Quando pedalava, soprattutto in salita, guardava il cielo e sognava di poterci andare. Ha realizzato il suo sogno giovanile, ha preso il brevetto da elicotterista. Ha al suo attivo migliaia di ore di volo, ha trasportato operatori della Rai che riprendevano il Giro d’Italia, ingegneri dell’Eni che dovevano raggiungere piattaforme petrolifere, ammalati o vittime di incidenti al servizio del 118. Un malore provocato da stress lo ha costretto a prendersi un po’ di riposo, ma non certo a starsene tranquillo seduto in poltrona. Infatti eccolo protagonista dell’ennesima sfida della sua vita: il suo volto e la sua voce invaderanno le case degli italiani perché commenterà per la Rai il Giro d’Italia che scatta oggi in Sicilia con la crono Monreale-Palermo.



Che Giro sarà?

«Una corsa che deve confrontarsi con il coronavirus che ha sconvolto il mondo – risponde Bugno, che in campo ciclistico ricopre un ruolo di primissimo piano essendo il presidente del CPA, il sindacato dei corridori professionisti – e che quindi deve rispettare tutti i protocolli previsti. Non è facile ma il nostro sport ha dimostrato di saper affrontare il problema, la bolla in cui sono stati i confinati i protagonisti del Tour de France ha fatto sì che si siano verificati solo quattro casi, senza che venisse coinvolto alcun corridore».

Per contro il virus pare accanirsi con il calcio.

«È indispensabile rispettare i protocolli. Sono andato ad Imola per assistere ai Mondiali ma non ho potuto far visita alla squadra azzurra. È importante aver ripreso l’attività anche con un calendario sconvolto, con sovrapposizioni e concomitanze.

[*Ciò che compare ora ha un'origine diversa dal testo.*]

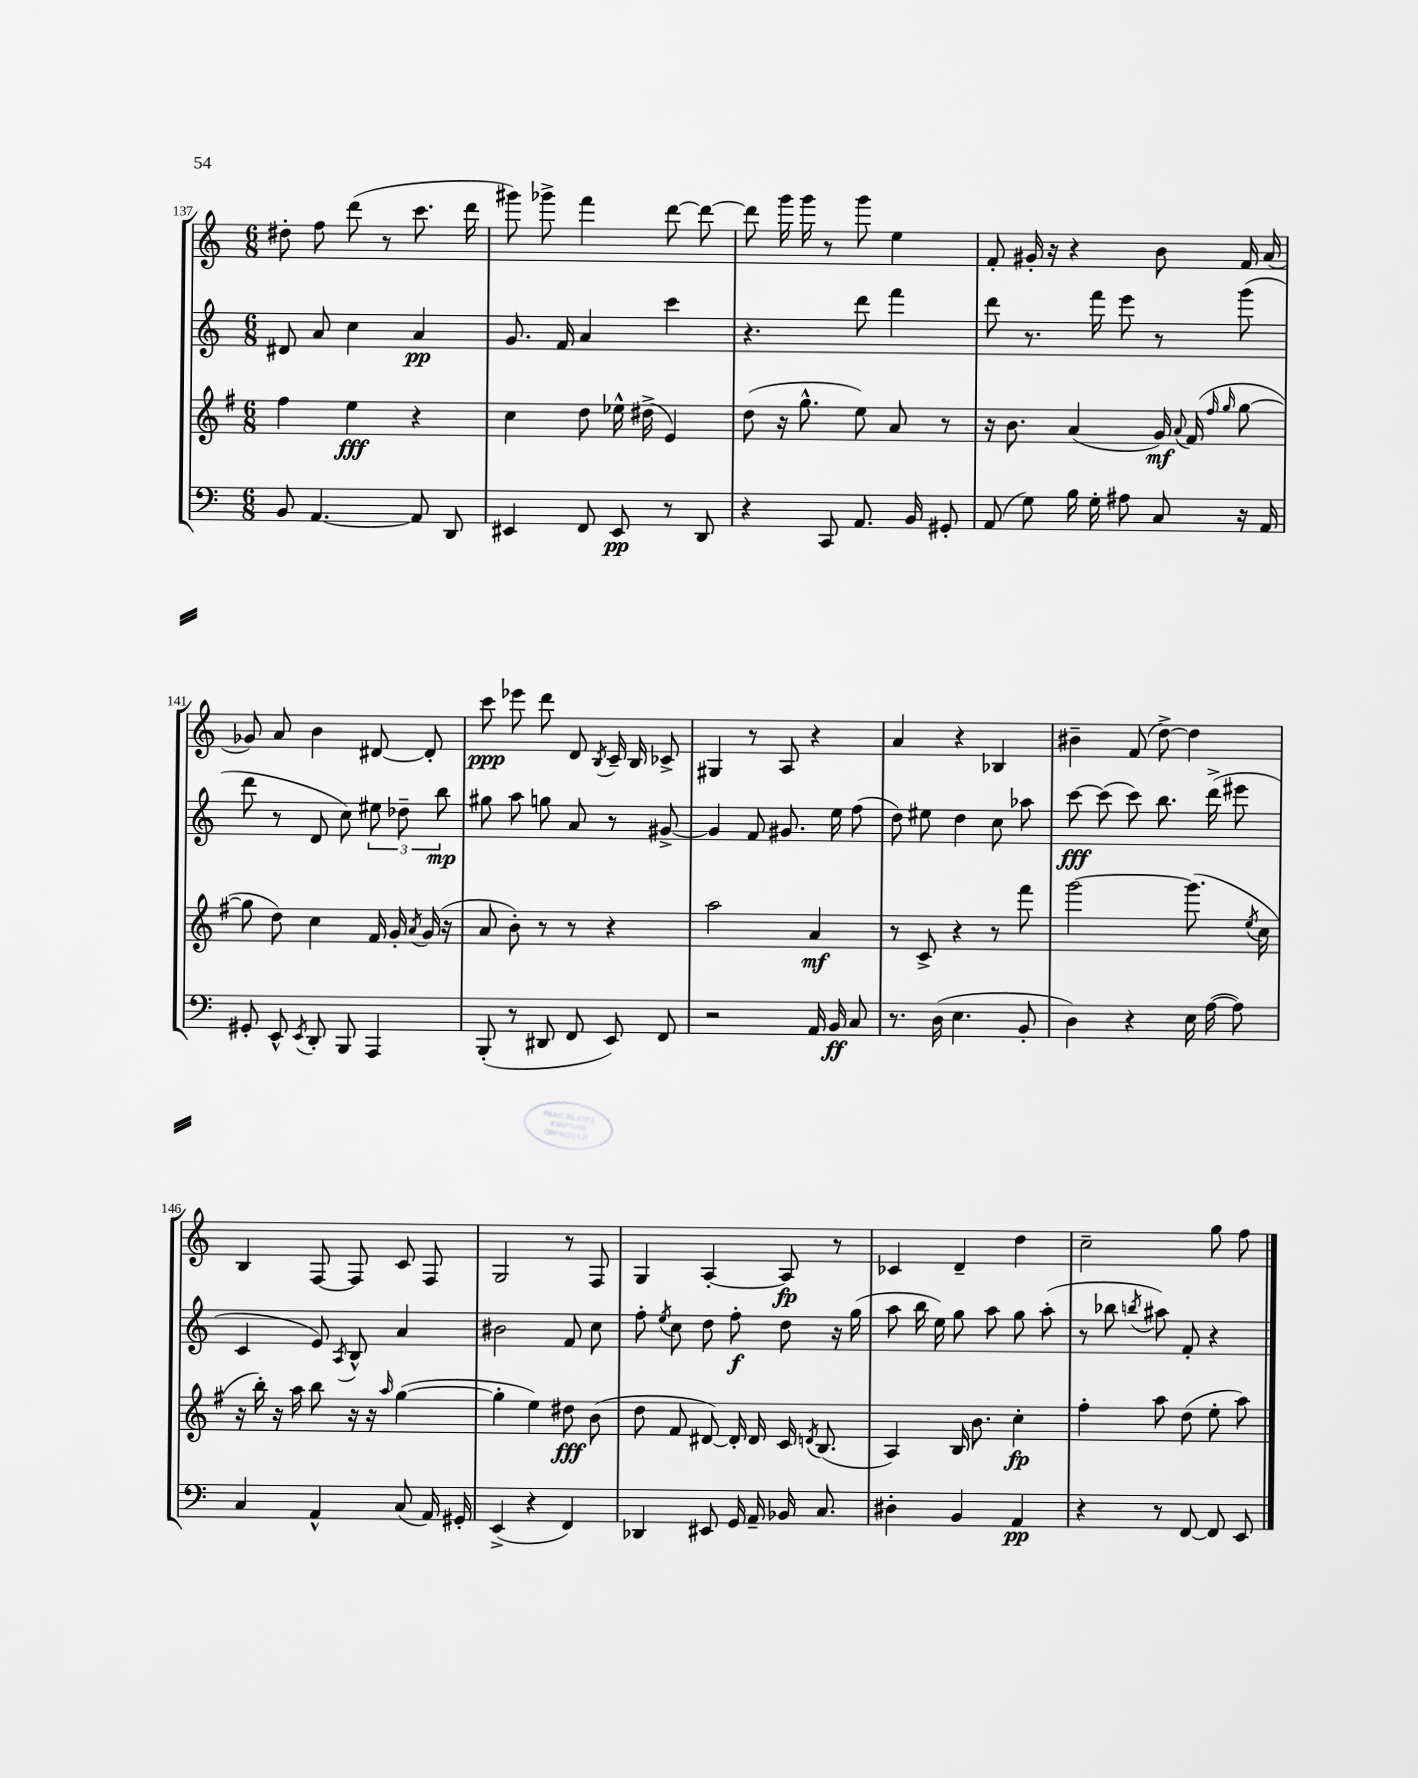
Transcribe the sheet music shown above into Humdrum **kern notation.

**kern	**kern	**kern	**kern
*staff4	*staff3	*staff2	*staff1
*clefF4	*clefG2	*clefG2	*clefG2
*k[]	*k[f#]	*k[]	*k[]
*M6/8	*M6/8	*M6/8	*M6/8
8BB	4ff#	8d#	8dd#'
[4.AA	.	8a	8ff
.	4ee	4cc	(8ddd
.	.	.	8r
8AA]	4r	4a	8.ccc
8DD	.	.	.
.	.	.	16ddd
=	=	=	=
4EE#	4cc	8.g	8ggg#)
.	.	.	8ggg-^
.	.	16f	.
8FF	8dd	4a	4fff
8EE#	16ee-^^	.	.
.	(16dd#^	.	.
8r	4e)	4ccc	[8ddd
8DD	.	.	8ddd_
=	=	=	=
4r	(8dd	4.r	8ddd]
.	16r	.	16ggg
.	8.gg^^	.	16ggg
8CC	.	.	8r
8.AA	8ee)	8ddd	8ggg
.	8a	4fff	4ee
16BB	.	.	.
8GG#'	8r	.	.
=	=	=	=
(8AA	16r	8ddd	8f'
.	8.b	.	.
8G)	.	8.r	16g#'
.	.	.	16r
16B	(4a	.	4r
16G'	.	16fff	.
8A#	.	8eee	.
8C	16g)	8r	8b
.	8qqa	.	.
.	(16f#	.	.
.	16qqff#	.	.
.	16qqgg	.	.
16r	[8gg	(8ggg	16f
16AA	.	.	(16a
=	=	=	=
8GG#'	8gg]	8ddd	8g-)
8EE^^	8dd)	8r	8a
8qEE	.	.	.
8DD'	4cc	8d	4b
8BBB	.	8cc)	.
4AAA	16f#	12ee#	[8d#
.	16g'	.	.
.	.	12dd-~	.
.	8qa	.	.
.	(16g	.	8d#']
.	.	12bb	.
.	16r	.	.
=	=	=	=
(8BBB'	8a	8gg#	8ccc
8r	8b')	8aa	8eee-
8DD#	8r	8gg	8ddd
8FF	8r	8a	8d
.	.	.	8qB
8EE)	4r	8r	16c~
.	.	.	16B
8FF	.	[8g#^	8c-^
=	=	=	=
2r	2aa	4g#]	4G#
.	.	8f	8r
.	.	8.g#	8A
16AA	4a	.	4r
16BB	.	16ee	.
8C	.	(8ff	.
=	=	=	=
8.r	8r	8dd)	4a
.	8c^	8ee#	.
(16D	.	.	.
4.E	4r	4dd	4r
.	8r	8cc	4B-
8BB'	8fff#	8aa-	.
=	=	=	=
4D)	[2ggg	[8ccc	4b#~
.	.	(8ccc]	.
4r	.	8ccc)	(8f
.	.	8.bb	[8dd^)
16E	(8.ggg]	.	4dd]
([16A	.	(16ddd^	.
8A])	.	8eee#	.
.	8qee	.	.
.	16cc	.	.
=	=	=	=
4C	16r	4c	4B
.	16bb')	.	.
.	16r	.	.
.	16aa	.	.
4AA^^	8bb	8e)	[8F
.	.	8qA	.
.	16r	8B^^	8F]
.	16r	.	.
.	16qqaa	.	.
(8C	([4gg	4a	8c
16AA)	.	.	8F
16GG#'	.	.	.
=	=	=	=
(4EE^	4gg']	2b#	2G
4r	4ee)	.	.
4FF)	8dd#	8f	8r
.	(8b	8cc	8F
=	=	=	=
4DD-	8dd	8ff'	4G
.	.	8qee	.
.	8f#	8cc	.
8EE#	[8d#)	8dd	[4A'
16GG	16d#']	8ff'	.
16AA~	16d#	.	.
16BB-	16c	8dd	8A]
.	8qd	.	.
8.C	(8.B	.	.
.	.	16r	8r
.	.	(16gg	.
=	=	=	=
4D#'	4A)	8aa	4c-
.	.	16bb	.
.	.	16ee)	.
4BB	16B	8gg	4d~
.	8.b	.	.
.	.	8aa	.
4AA	4cc'	8gg	4dd
.	.	(8aa'	.
=	=	=	=
4r	4ff#'	8r	2cc~
.	.	8bb-	.
.	.	8qbb	.
8r	8aa	8aa#)	.
[8FF	(8dd	8f'	.
8FF]	8ee'	4r	8gg
8EE	8aa)	.	8ff
==	==	==	==
*-	*-	*-	*-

Certo ci confrontiamo con un ciclismo diverso dal solito».

Un ciclismo che si è votato alla tecnologia.

«Sì, adesso i corridori hanno lo sguardo fisso sul minicomputer che hanno installato sul manubrio, guardano i watts che sprigionano e in base a quel che vedono aumentano o diminuiscono il ritmo, alcuni si fidano più degli strumenti che delle sensazioni, ma non tutti sono così».

Guardare questo ciclismo in tv non è molto emozionante: mancano le emozioni che ci regalavano gli scatti di Pantani, tanto per fare un esempio.

«Nell’ultima cronometro del Tour, Pogacar è stato esaltante, un corridore come Alaphilippe sa sempre inventarsi qualcosa, il numero che ha fatto ad Imola nel Mondiale è davvero notevole, ma anche al Tour ha vestito i panni del protagonista. Giusto che sia lui ad indossare la maglia iridata».

Il CPA, l’Associazione ciclisti, si è fatta carico di una campagna nei confronti del pubblico per un comportamento più corretto nei confronti dei corridori durante le gare. State ottenendo risultati concreti?

«Direi di sì, c’è sempre più consapevolezza, da parte dei tifosi che accorrono sulle strade, che è indispensabile usare la mascherina e rispettare le regole che il diffondersi di questa pandemia ha imposto».

Un’ultima annotazione per quanto riguarda il ciclismo italiano: siamo davvero messi male?

«Sul piano organizzativo no, basti pensare ai Mondiali di Imola. C’è Nibali che tiene alta la nostra quotazione, c’è Ganna che in pista e a cronometro ha dimostrato di essere di valore assoluto. Purtroppo non c’è rappresentativa italiana nel Worldteams, la fascia d’élite del ciclismo e non abbiamo un campione carismatico che catturi il pubblico e l’interesse di sponsor decisi ad intervenire nel ciclismo. Stiamo attraversando un momento difficile, reso ancor più difficile dal coronavirus. Bisogna stringere i denti e andare avanti».
Già, in fondo, la filosofia del ciclismo è proprio questa: continuare a pedalare (anche se si soffre) altrimenti non solo non si va vanti, si cade.